**Task to carry out**
Summarize the passage on calculation precedence in three sentences.

**Page text**
The member with the highest solve order takes precedence.

Note

The exception to this precedence is the Aggregate function. Calculated members with the Aggregate function have a lower solve order than any intersecting calculated measure.

Calculation Precedence

Calculation precedence defines the order in which values are obtained for a defined expression at the current cell. Calculation precedence is resolved according to the following algorithm:

1. A Calculation List (CL) is created from all calculations at the granularity of the current cell or below

2. Calculations in CL are classified into: Highest Wins (HW) or Closest Wins (CW)

1. CW are Custom Rollups, Unary Operators, Semi-Additive Measures, Freeze

2. HW are all other calculations

3. An Ordered Calculation List (OCL) is created from the all the HW ordered by pass

4. For each of the remaining CW

1. For each calculation (C) in OCL (from highest to lowest)

**Material provided**
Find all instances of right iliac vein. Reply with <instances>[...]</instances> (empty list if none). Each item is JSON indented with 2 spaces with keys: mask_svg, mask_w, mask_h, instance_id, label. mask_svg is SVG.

==

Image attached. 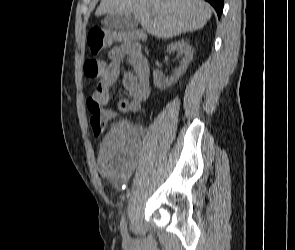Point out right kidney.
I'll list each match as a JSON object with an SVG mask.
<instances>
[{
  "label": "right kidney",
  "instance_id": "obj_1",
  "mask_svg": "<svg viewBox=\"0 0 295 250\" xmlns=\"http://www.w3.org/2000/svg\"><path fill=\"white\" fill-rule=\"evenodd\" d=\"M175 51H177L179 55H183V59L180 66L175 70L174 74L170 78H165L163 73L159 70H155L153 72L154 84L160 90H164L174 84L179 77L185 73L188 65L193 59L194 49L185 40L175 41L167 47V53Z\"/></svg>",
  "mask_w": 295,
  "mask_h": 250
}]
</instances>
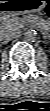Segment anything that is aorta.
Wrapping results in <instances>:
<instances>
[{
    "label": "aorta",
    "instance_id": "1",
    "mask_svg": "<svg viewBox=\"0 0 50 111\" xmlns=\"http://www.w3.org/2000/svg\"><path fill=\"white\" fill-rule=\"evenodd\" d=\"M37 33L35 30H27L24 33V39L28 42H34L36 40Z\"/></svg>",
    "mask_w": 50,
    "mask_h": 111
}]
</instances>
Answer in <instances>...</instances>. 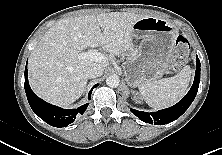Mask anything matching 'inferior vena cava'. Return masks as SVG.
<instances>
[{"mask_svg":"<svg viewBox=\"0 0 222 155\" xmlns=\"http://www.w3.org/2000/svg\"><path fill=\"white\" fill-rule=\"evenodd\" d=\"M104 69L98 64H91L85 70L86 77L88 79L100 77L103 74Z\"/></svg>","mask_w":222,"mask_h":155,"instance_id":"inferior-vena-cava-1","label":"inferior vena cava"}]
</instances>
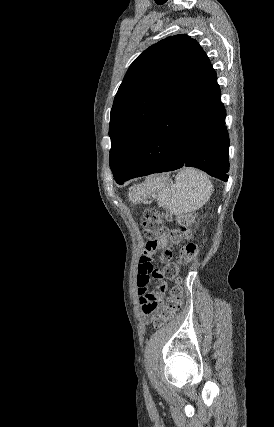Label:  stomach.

**Final result**
The member with the highest solve order takes precedence, except that calculated members using the Aggregate function have a lower solve order than any intersecting calculated measure. Calculation precedence defines the order in which values are obtained for a defined expression at the current cell. Under the resolution algorithm, a Calculation List is built from all calculations at or below the current cell's granularity, and those calculations are classified as Closest Wins (Custom Rollups, Unary Operators, Semi-Additive Measures, and Freeze) or Highest Wins (all others), with the Highest Wins calculations then ordered by pass into an Ordered Calculation List.